Productivity gains, therefore, will be required to drive growth going forward. China is coming from a low base in terms of productivity, with the average income per capita being a little over $12 000 vs. over $75 000 in the US, for example. When Japan’s population peaked in the early 1990s, per capita incomes exceeded that of the US at the time. Chinese authorities know this, and it’s a key reason why they have been seeking to address monopolistic behaviour and are directing stimulus at technological development and science to drive productivity gains.

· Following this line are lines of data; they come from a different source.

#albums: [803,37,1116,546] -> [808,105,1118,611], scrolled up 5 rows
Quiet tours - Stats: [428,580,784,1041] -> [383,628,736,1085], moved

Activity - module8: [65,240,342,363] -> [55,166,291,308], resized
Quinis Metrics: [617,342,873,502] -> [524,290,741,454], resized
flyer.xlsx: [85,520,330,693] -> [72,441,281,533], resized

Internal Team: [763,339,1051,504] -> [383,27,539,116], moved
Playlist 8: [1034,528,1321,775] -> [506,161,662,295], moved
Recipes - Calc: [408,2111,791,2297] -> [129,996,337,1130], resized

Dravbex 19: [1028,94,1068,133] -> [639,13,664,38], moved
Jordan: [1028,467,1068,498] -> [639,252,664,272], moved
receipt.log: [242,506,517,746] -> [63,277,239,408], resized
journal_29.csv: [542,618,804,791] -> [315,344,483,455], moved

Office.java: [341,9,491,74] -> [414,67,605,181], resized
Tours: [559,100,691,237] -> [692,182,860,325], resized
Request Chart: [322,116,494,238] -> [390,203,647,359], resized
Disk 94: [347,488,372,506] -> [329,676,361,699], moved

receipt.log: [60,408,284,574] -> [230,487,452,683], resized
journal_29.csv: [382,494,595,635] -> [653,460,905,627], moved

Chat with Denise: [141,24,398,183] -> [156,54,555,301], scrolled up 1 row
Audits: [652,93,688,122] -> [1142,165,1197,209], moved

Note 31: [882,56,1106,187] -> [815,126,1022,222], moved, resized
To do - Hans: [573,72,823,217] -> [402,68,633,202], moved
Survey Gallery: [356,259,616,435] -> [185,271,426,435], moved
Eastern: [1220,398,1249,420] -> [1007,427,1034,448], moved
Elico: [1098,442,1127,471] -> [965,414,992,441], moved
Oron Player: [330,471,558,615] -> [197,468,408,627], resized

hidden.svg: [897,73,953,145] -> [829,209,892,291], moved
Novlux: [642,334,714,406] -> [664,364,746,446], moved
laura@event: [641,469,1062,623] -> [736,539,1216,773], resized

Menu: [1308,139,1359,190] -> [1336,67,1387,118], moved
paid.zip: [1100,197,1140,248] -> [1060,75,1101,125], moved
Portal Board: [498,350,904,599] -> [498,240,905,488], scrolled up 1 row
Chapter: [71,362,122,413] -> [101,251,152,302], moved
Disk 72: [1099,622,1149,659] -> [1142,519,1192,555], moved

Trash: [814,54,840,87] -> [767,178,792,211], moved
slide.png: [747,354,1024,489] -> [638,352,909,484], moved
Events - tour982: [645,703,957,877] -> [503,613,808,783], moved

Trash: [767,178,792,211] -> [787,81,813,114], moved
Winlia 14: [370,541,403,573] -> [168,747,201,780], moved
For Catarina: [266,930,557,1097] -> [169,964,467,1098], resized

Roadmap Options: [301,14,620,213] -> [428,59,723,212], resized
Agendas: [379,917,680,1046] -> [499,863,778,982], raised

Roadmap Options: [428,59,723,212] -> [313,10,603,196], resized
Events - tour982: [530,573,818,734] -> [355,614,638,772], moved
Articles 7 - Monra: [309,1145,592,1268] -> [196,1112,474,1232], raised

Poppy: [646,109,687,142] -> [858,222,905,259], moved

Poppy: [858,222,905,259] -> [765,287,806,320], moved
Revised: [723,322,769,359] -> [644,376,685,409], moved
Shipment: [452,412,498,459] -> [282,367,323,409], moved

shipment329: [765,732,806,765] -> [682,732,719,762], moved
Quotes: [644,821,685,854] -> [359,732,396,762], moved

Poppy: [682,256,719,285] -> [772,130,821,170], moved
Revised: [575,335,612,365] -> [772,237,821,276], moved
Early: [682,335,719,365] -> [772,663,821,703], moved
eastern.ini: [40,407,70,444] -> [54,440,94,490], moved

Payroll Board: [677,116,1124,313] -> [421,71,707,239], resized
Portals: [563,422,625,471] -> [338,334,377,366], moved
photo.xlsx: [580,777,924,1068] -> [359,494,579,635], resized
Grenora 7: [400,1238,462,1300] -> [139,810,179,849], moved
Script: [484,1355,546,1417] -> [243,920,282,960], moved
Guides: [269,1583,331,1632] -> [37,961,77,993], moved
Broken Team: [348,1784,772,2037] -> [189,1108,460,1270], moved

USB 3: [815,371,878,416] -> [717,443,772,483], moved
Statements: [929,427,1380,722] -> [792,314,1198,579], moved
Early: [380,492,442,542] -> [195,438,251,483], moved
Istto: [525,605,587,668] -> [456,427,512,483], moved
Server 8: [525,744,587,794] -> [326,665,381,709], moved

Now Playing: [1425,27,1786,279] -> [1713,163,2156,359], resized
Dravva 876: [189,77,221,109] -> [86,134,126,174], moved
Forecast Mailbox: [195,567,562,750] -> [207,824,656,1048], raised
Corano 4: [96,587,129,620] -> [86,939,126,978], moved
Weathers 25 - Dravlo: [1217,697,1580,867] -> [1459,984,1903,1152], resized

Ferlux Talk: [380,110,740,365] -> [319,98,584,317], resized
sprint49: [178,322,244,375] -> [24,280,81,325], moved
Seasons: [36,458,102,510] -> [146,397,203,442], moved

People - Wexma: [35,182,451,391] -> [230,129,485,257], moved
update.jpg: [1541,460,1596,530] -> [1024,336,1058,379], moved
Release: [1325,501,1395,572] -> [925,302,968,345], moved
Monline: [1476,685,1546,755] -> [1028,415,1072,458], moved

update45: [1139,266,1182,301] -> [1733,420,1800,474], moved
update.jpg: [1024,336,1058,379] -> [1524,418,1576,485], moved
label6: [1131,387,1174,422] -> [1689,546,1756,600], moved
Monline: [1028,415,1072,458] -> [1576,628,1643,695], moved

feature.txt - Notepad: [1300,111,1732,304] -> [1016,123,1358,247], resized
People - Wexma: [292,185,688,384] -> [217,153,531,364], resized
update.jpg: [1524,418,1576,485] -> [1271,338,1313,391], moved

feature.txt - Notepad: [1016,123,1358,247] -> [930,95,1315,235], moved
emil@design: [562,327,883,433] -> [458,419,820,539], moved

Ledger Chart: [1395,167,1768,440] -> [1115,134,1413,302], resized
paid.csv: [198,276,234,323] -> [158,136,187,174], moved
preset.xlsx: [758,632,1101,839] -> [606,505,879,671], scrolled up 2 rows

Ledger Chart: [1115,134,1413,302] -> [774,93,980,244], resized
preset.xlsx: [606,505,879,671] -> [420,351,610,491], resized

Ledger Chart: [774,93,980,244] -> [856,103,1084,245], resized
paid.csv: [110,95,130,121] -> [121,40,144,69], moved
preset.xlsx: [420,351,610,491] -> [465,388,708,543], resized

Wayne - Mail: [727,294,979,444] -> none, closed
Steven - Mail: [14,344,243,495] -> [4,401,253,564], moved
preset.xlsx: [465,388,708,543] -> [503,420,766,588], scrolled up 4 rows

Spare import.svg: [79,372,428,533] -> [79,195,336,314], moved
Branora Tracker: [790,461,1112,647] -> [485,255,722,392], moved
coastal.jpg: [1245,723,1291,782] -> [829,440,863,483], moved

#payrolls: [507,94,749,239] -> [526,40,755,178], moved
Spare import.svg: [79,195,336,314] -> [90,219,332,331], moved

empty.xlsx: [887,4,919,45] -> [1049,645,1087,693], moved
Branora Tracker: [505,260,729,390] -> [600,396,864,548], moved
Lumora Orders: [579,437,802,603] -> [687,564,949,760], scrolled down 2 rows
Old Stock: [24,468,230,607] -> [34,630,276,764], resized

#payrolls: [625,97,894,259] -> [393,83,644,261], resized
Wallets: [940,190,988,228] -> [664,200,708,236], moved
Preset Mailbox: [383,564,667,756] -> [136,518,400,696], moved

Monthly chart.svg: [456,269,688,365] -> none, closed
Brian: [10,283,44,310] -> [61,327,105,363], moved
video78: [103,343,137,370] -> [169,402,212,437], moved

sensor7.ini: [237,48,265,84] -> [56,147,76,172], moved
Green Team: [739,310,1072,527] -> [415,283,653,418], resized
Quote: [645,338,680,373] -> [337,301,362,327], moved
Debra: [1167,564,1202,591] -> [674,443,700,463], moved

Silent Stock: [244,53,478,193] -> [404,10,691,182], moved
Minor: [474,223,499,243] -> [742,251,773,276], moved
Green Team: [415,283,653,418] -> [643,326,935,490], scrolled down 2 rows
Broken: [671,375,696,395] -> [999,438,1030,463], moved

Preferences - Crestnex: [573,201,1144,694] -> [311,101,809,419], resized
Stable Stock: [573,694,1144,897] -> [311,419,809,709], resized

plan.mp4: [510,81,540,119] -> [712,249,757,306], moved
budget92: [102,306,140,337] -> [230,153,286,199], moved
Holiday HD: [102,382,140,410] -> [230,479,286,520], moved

Figure 2: China’s rapid urbanisation                                           

Source: Bloomberg, December 2022.


Figure 3: Productivity gains key to drive Chinese growth                            

Source: Bloomberg, December 2022.


Geopolitical headwinds


“De-risking” by the developed world in recent years and the reworking of supply chains have reduced foreign direct investment into China and exports to the US. Our central scenario going forward is a multi-polar world, where connectivity between the developed world and China is reduced, but decoupling is impossible due to the degree that economies are interconnected. While this negatively impacts Chinese exports to much of the developed world, trade with other countries around the world has been rising sharply. IMF estimates for the G7 countries vs. BRICS countries (pre-expanded) place their share of GDP, at purchasing power parity, now at 29.9% vs. 32.1%, respectively, in 2023.  As a result of the increasing importance of countries outside of the G7, Chinese exports have continued to rise in recent years and remain stable as a percentage of global exports.


Figure 4: Chinese exports resilient as companies find new terrain

Source: Bloomberg, December 2022.


An improving outlook – who will be the winners and losers?


As we have detailed here, we expect a more benign outcome for the Chinese economy over the medium term. Economic growth will continue to moderate, but productivity gains should drive growth. While some areas of the economy will remain under pressure, others should thrive. For example, real estate will be in decline (as a percentage of GDP); the banking system will be required to absorb losses, but per capita income growth will support ongoing trends in premiumisation and localisation; digitalisation will see increased penetration; medical technology will be supported by an ageing population; and certain financial institutions will be beneficiaries of state efforts to divert future marginal savings from real estate into capital markets over time, through the likes of pension reform. What’s more, Chinese policy makers have shown that they are pragmatic, and we wouldn’t be surprised to see more inventive policies if required.